WHAT IS EXPECTED:
Copy whichever lines of the data hold the word "left".

EXTRACTED ENTRIES:
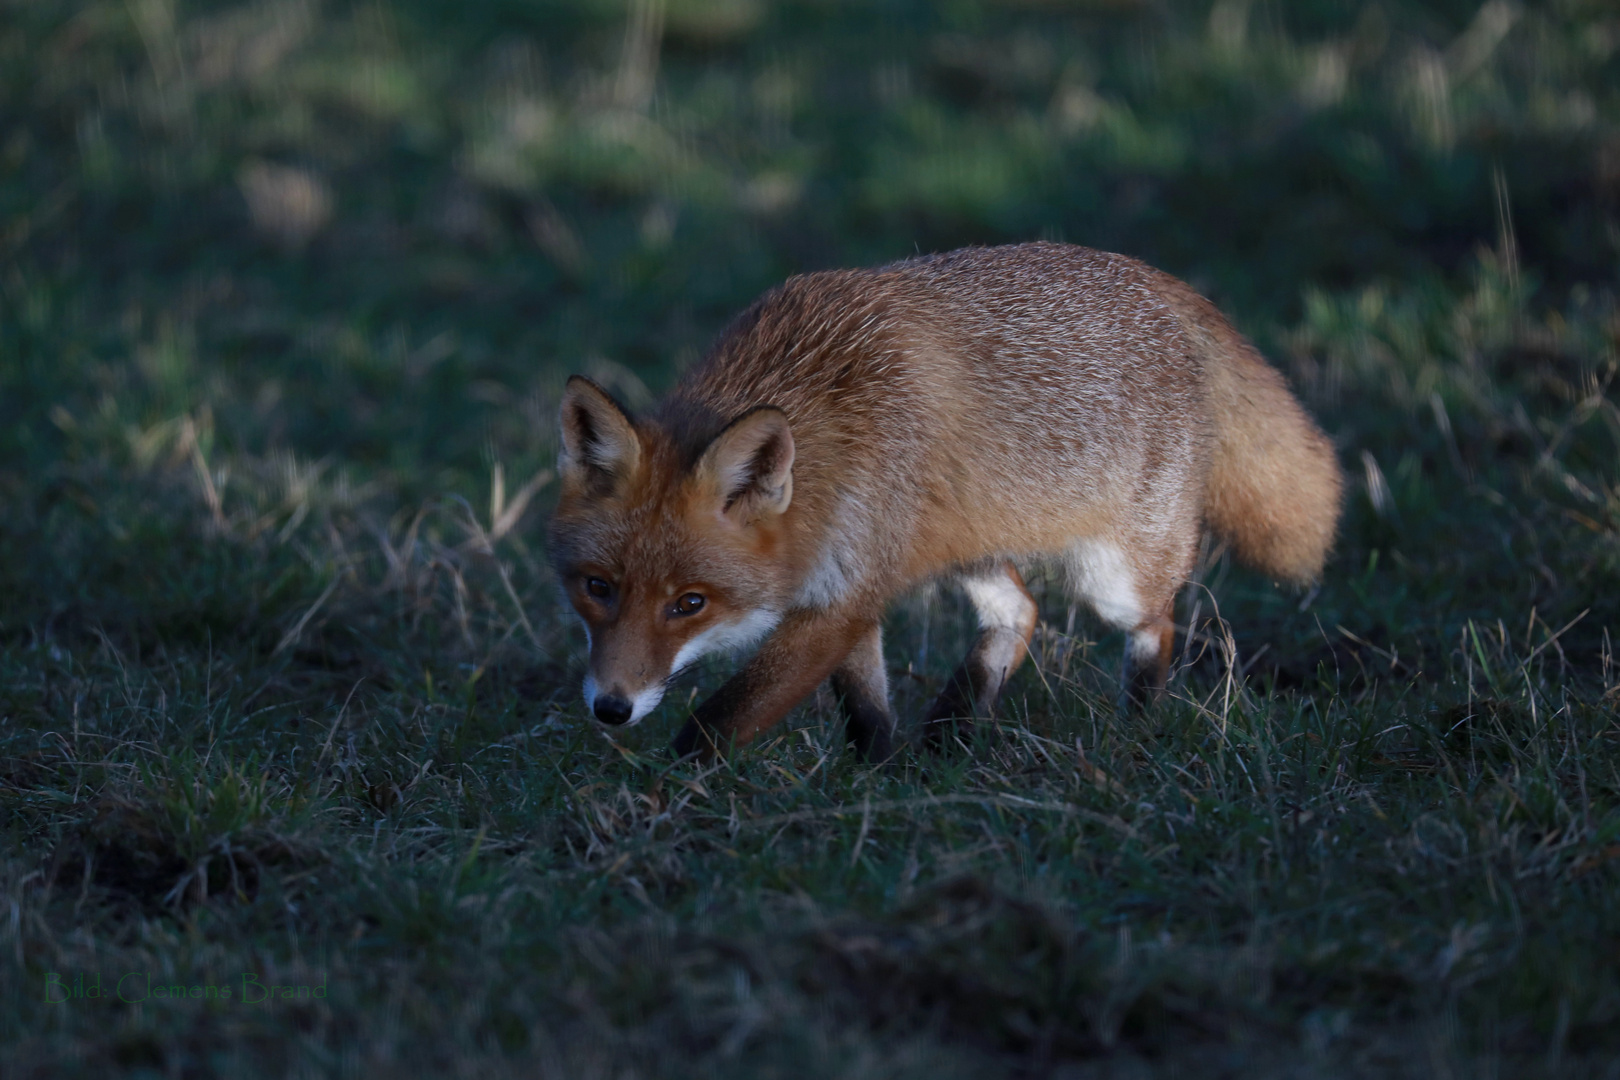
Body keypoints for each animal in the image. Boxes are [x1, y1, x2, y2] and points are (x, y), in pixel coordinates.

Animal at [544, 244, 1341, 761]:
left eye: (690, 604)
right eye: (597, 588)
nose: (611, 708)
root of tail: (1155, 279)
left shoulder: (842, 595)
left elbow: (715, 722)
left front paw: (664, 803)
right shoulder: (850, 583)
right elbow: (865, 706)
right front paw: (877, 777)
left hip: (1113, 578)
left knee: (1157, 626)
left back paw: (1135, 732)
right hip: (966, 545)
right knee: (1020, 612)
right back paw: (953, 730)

YOUR SOLUTION:
left eye: (690, 604)
left shoulder: (842, 595)
left elbow: (715, 722)
left front paw: (664, 803)
left hip: (1113, 578)
left knee: (1157, 626)
left back paw: (1135, 732)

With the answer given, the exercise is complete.